** BEGIN Supplied data **

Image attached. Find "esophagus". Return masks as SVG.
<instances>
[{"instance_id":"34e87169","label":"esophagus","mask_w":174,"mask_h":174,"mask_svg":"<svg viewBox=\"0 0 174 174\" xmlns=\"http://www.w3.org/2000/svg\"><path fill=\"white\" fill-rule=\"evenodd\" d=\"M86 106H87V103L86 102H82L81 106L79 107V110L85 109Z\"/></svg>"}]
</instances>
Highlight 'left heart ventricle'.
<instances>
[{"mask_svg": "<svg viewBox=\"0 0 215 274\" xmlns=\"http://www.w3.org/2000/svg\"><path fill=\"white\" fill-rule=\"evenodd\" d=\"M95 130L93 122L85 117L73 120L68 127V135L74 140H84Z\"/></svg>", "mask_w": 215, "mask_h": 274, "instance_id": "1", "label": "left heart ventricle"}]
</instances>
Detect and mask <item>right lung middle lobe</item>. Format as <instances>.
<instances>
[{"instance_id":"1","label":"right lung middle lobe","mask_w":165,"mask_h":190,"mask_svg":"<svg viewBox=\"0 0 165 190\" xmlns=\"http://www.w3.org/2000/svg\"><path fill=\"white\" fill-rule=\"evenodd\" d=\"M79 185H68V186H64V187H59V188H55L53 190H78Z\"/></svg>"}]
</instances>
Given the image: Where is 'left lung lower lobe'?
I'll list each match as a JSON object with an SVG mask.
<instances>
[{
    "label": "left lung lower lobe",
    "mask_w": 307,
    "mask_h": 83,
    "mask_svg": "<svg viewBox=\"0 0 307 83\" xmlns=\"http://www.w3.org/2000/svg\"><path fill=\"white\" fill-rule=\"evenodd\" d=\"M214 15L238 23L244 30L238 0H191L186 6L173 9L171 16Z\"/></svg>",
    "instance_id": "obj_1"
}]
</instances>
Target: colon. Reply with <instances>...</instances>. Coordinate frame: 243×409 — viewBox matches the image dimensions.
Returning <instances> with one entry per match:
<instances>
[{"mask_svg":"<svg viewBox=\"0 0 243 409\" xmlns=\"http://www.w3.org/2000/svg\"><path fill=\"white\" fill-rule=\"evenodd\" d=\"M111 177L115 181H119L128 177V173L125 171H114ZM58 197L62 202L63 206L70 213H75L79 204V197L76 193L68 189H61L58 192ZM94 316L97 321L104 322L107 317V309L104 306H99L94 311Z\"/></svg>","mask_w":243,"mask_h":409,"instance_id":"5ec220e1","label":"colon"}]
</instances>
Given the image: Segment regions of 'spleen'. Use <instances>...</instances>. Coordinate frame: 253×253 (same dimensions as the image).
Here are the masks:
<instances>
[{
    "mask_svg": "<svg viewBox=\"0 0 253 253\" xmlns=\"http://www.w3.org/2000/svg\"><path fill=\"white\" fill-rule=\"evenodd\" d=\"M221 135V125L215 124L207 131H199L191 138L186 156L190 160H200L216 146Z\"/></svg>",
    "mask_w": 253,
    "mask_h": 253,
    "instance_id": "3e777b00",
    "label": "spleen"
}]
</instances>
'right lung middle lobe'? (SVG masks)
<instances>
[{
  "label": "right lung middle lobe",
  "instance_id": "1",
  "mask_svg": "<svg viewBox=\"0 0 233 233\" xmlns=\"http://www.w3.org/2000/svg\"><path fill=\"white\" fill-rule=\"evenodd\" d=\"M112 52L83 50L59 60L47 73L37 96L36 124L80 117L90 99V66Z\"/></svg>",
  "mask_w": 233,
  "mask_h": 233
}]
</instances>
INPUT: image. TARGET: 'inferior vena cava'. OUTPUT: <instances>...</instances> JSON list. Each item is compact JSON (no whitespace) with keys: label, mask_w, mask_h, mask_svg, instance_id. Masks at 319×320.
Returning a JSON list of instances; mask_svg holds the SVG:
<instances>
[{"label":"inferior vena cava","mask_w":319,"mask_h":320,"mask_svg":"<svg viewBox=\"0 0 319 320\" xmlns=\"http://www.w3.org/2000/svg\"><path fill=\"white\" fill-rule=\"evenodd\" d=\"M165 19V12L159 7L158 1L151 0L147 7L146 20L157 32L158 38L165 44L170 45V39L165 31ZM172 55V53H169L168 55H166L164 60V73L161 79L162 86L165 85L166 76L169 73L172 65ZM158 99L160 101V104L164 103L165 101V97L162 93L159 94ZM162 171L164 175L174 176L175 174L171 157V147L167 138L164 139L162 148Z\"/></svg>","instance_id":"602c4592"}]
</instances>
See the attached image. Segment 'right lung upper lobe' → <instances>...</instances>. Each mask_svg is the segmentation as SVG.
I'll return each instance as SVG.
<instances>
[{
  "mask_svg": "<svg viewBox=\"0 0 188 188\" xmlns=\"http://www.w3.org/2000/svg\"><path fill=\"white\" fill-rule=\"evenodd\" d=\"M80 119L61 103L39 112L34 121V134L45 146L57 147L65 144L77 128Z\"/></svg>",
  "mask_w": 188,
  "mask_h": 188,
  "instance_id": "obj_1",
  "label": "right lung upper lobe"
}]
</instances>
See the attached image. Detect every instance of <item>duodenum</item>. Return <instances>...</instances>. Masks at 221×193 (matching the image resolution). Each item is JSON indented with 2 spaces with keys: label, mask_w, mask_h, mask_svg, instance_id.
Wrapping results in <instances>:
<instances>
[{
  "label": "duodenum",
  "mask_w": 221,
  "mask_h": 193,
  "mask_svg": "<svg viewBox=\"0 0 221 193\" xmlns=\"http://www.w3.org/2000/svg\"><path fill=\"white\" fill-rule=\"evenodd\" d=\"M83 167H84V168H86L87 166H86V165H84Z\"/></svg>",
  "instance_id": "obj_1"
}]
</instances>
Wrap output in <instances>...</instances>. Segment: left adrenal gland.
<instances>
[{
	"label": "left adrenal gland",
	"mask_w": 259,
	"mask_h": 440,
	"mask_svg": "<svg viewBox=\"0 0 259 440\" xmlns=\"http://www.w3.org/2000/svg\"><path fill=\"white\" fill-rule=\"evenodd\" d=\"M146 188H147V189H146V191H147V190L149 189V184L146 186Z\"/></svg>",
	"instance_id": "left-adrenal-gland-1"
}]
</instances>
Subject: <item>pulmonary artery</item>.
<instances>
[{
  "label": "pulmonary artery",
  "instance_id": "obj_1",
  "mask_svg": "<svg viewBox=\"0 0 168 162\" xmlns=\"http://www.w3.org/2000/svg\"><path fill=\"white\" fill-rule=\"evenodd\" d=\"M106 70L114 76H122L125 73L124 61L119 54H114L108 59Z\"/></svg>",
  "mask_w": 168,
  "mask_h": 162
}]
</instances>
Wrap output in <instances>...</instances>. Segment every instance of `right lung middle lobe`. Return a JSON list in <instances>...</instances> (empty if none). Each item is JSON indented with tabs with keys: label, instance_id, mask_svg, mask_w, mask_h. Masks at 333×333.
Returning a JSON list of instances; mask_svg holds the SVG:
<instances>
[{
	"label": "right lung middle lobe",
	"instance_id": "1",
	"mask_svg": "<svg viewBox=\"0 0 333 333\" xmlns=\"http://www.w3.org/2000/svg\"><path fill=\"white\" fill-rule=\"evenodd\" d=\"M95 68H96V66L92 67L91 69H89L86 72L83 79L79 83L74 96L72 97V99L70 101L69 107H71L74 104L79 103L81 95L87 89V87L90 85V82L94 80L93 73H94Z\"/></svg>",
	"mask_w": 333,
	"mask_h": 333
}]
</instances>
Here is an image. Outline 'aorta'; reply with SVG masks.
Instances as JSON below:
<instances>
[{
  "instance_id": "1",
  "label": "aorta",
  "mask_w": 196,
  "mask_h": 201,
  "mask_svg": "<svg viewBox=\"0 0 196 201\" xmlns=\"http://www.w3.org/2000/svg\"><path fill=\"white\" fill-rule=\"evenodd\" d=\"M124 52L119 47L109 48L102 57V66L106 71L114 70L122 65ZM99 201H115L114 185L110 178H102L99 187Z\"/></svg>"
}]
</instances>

** END Supplied data **

- [What the task asks]
Quote the listing verbatim from the line containing "Here is an image." through the end of the listing, including both of those ends.

- [Task result]
Here is an image. Outline 'aorta'; reply with SVG masks.
Instances as JSON below:
<instances>
[{
  "instance_id": "1",
  "label": "aorta",
  "mask_w": 196,
  "mask_h": 201,
  "mask_svg": "<svg viewBox=\"0 0 196 201\" xmlns=\"http://www.w3.org/2000/svg\"><path fill=\"white\" fill-rule=\"evenodd\" d=\"M124 52L119 47L109 48L102 57V66L106 71L114 70L122 65ZM99 201H115L114 185L110 178H102L99 187Z\"/></svg>"
}]
</instances>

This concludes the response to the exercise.